## Exercise requirements:
Scan the data for "labels" and copy the lines it appears in.

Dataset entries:
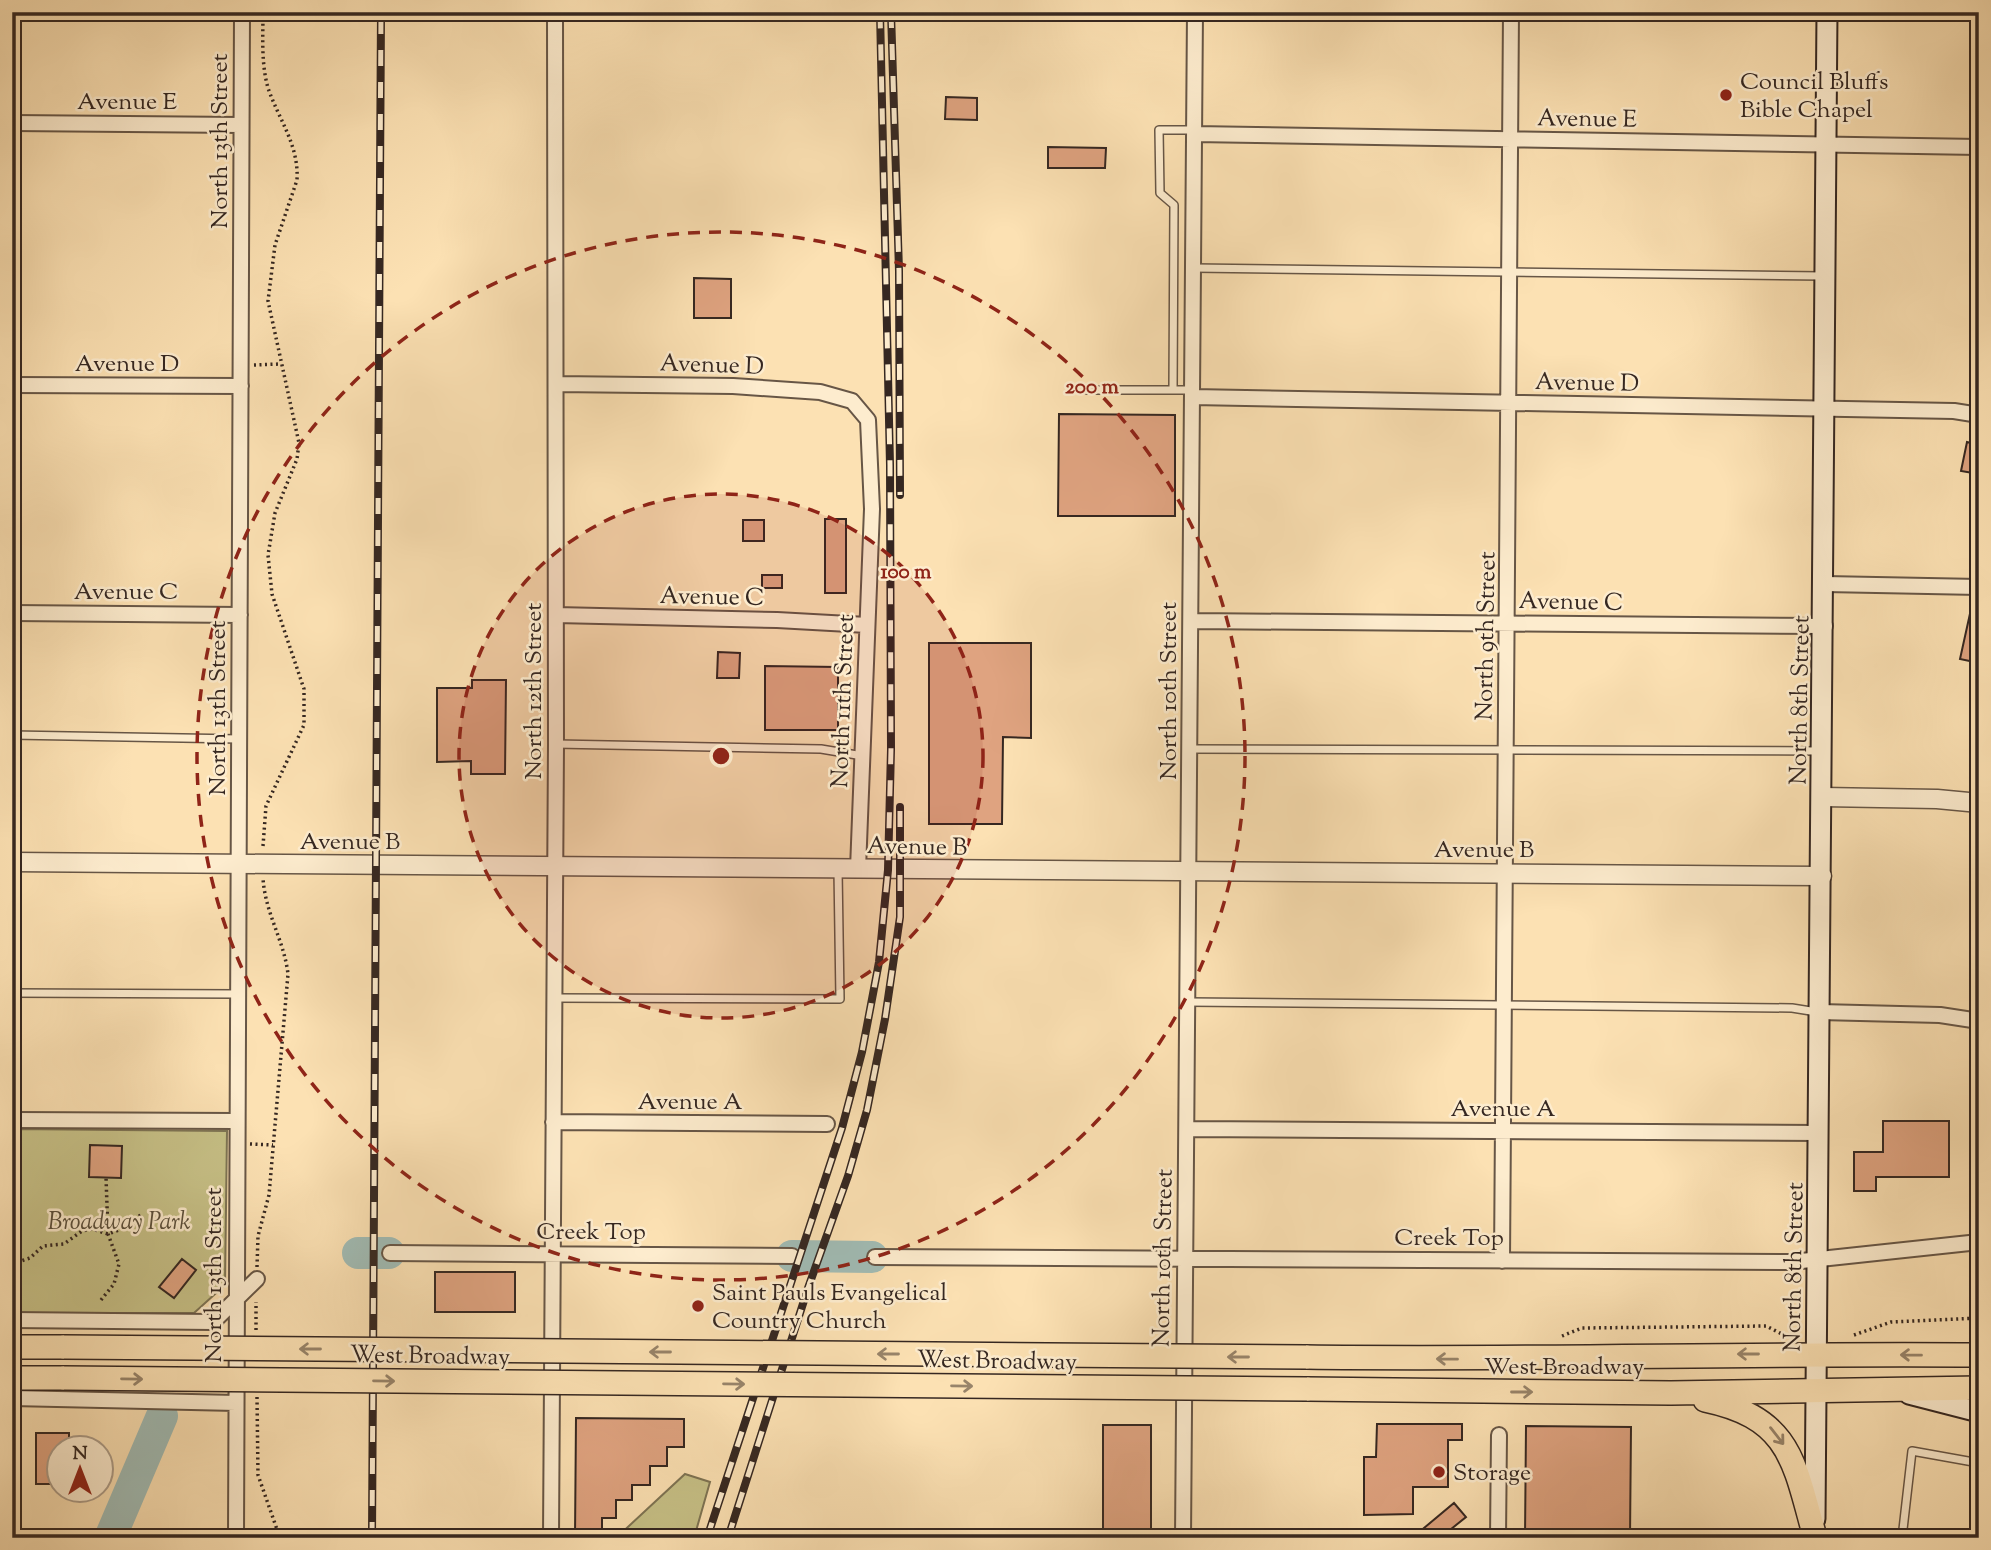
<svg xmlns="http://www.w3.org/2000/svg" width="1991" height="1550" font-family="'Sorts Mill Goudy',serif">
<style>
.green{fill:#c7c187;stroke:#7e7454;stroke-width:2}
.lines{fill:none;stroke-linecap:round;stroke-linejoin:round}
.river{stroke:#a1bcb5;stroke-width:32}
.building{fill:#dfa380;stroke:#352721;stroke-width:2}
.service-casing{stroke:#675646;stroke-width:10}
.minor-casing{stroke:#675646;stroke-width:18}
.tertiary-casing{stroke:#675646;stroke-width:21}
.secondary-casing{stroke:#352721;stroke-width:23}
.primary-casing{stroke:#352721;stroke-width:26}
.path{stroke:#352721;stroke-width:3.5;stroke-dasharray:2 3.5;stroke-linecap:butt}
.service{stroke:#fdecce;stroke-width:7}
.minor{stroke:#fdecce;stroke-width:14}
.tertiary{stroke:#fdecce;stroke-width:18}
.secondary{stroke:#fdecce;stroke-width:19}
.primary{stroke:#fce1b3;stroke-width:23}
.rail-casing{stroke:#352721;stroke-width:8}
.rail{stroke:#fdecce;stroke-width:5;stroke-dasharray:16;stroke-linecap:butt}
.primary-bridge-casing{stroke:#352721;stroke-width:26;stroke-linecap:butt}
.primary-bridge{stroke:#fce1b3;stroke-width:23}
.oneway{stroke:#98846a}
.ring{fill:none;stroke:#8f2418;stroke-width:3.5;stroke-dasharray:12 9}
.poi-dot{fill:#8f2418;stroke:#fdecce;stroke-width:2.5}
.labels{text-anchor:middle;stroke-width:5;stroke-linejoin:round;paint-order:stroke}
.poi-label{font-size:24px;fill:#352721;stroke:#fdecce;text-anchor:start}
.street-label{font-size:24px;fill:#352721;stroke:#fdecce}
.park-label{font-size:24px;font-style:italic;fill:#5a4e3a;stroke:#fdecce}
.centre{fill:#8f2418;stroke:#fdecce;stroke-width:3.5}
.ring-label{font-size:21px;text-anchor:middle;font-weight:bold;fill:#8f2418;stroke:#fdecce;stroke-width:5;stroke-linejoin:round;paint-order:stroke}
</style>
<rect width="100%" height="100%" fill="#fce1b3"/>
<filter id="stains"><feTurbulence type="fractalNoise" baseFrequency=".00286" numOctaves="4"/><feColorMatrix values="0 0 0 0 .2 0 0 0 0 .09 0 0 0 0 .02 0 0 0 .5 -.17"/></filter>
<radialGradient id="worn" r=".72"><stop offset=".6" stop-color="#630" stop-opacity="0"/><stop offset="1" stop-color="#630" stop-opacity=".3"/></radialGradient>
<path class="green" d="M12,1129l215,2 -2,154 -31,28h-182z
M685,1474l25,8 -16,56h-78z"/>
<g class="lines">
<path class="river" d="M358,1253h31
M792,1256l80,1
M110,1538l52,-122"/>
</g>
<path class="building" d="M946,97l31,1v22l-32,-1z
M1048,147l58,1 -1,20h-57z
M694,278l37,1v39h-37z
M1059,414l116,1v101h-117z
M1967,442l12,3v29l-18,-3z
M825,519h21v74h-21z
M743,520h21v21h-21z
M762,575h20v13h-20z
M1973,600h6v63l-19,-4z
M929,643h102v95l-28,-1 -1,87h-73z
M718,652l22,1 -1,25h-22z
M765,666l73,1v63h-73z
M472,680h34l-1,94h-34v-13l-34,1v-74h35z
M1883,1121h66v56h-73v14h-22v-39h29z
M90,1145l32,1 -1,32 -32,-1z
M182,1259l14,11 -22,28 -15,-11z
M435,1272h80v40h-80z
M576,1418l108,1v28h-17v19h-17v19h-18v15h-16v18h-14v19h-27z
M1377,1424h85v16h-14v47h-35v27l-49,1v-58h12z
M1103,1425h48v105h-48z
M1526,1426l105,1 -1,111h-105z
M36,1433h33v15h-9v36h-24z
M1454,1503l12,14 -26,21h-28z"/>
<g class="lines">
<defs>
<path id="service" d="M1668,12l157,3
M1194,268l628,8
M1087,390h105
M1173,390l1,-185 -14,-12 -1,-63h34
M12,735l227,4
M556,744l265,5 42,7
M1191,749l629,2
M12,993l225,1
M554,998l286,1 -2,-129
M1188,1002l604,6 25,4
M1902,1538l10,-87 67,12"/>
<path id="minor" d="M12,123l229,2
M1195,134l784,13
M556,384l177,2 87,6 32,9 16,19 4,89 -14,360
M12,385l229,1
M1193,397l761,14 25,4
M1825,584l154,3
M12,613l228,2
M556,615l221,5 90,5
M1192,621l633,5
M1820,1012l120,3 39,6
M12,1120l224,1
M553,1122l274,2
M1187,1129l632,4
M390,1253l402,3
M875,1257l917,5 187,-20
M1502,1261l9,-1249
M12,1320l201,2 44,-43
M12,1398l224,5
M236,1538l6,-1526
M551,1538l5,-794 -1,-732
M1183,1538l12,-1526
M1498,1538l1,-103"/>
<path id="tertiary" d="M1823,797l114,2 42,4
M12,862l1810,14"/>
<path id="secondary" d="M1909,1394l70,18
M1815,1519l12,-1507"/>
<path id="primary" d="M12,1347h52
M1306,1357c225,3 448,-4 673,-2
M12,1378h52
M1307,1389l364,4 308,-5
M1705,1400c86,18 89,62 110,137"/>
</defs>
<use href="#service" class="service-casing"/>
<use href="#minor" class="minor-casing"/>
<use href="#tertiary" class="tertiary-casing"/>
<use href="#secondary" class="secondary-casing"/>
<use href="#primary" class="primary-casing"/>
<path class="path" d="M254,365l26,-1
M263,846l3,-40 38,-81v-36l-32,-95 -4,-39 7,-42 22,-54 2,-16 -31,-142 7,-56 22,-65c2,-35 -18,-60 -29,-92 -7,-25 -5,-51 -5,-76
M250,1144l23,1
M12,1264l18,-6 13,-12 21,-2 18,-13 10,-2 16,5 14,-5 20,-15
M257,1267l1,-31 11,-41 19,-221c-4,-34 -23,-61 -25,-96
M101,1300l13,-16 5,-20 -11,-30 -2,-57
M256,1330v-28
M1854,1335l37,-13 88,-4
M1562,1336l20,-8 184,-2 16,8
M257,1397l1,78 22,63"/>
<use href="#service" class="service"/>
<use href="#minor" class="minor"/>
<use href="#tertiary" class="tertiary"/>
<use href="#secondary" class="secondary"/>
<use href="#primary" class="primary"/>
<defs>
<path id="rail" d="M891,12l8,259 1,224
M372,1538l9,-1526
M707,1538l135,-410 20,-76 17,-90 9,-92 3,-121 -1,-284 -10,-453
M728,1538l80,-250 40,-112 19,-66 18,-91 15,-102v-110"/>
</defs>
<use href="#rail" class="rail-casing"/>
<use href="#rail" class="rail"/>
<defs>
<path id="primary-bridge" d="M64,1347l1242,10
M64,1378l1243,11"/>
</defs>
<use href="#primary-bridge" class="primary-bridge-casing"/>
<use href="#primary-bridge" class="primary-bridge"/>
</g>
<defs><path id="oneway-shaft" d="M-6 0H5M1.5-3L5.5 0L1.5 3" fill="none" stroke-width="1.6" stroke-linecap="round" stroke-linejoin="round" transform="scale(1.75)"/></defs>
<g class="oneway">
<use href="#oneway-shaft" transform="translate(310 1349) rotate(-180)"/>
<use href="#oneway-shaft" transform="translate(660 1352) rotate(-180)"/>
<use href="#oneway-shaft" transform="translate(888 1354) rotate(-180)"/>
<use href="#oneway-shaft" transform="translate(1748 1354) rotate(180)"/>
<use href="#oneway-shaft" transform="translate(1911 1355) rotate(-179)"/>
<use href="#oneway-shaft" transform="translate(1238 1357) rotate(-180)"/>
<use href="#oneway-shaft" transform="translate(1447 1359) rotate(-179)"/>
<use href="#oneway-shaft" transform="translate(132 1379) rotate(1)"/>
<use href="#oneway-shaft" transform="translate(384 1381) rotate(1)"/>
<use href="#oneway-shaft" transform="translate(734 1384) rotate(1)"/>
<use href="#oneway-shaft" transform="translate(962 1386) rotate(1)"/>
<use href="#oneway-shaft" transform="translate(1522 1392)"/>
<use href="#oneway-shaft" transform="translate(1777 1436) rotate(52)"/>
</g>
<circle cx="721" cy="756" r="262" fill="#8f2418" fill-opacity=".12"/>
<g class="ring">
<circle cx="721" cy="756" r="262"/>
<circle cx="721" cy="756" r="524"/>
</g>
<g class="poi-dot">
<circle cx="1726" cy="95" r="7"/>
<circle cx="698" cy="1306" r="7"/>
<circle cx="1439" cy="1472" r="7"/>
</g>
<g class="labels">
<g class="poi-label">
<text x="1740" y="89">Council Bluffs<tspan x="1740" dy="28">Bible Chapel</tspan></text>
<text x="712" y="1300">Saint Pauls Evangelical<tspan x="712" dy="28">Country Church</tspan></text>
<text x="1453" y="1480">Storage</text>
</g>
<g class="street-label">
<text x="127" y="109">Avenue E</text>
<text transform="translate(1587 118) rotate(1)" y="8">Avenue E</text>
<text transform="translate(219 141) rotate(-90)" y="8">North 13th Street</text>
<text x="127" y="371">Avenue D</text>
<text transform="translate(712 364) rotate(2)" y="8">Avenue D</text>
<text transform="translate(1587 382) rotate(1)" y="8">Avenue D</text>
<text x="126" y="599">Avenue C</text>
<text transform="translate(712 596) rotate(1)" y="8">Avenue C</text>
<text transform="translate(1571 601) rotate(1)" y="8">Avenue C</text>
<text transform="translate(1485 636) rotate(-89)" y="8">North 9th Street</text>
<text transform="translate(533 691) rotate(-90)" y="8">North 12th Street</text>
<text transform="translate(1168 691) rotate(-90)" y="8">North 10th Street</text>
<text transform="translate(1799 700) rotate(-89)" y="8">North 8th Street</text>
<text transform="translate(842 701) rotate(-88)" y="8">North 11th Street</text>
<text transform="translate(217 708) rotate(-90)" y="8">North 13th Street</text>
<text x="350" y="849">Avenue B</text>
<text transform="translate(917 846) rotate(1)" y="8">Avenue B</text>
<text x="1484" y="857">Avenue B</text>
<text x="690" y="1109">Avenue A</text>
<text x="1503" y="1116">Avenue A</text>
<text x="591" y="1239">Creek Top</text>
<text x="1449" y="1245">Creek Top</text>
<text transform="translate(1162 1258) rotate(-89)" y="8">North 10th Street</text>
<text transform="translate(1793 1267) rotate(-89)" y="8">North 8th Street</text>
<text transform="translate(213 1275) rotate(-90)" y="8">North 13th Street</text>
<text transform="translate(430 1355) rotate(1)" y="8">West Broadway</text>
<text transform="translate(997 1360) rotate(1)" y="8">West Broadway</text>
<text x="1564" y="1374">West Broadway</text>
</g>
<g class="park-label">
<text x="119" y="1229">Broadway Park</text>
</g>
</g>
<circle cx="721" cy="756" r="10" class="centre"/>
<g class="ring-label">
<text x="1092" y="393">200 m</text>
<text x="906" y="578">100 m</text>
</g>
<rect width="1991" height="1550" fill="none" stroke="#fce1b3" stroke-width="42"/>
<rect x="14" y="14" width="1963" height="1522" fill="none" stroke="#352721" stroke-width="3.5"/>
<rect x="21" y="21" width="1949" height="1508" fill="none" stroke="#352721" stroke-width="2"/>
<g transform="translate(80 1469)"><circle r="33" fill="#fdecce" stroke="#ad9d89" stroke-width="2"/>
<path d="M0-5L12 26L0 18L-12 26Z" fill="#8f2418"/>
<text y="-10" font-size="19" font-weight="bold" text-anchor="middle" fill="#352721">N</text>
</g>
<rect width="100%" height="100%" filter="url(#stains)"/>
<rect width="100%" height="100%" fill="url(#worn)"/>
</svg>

## Result for this exercise:
.labels{text-anchor:middle;stroke-width:5;stroke-linejoin:round;paint-order:stroke}
<g class="labels">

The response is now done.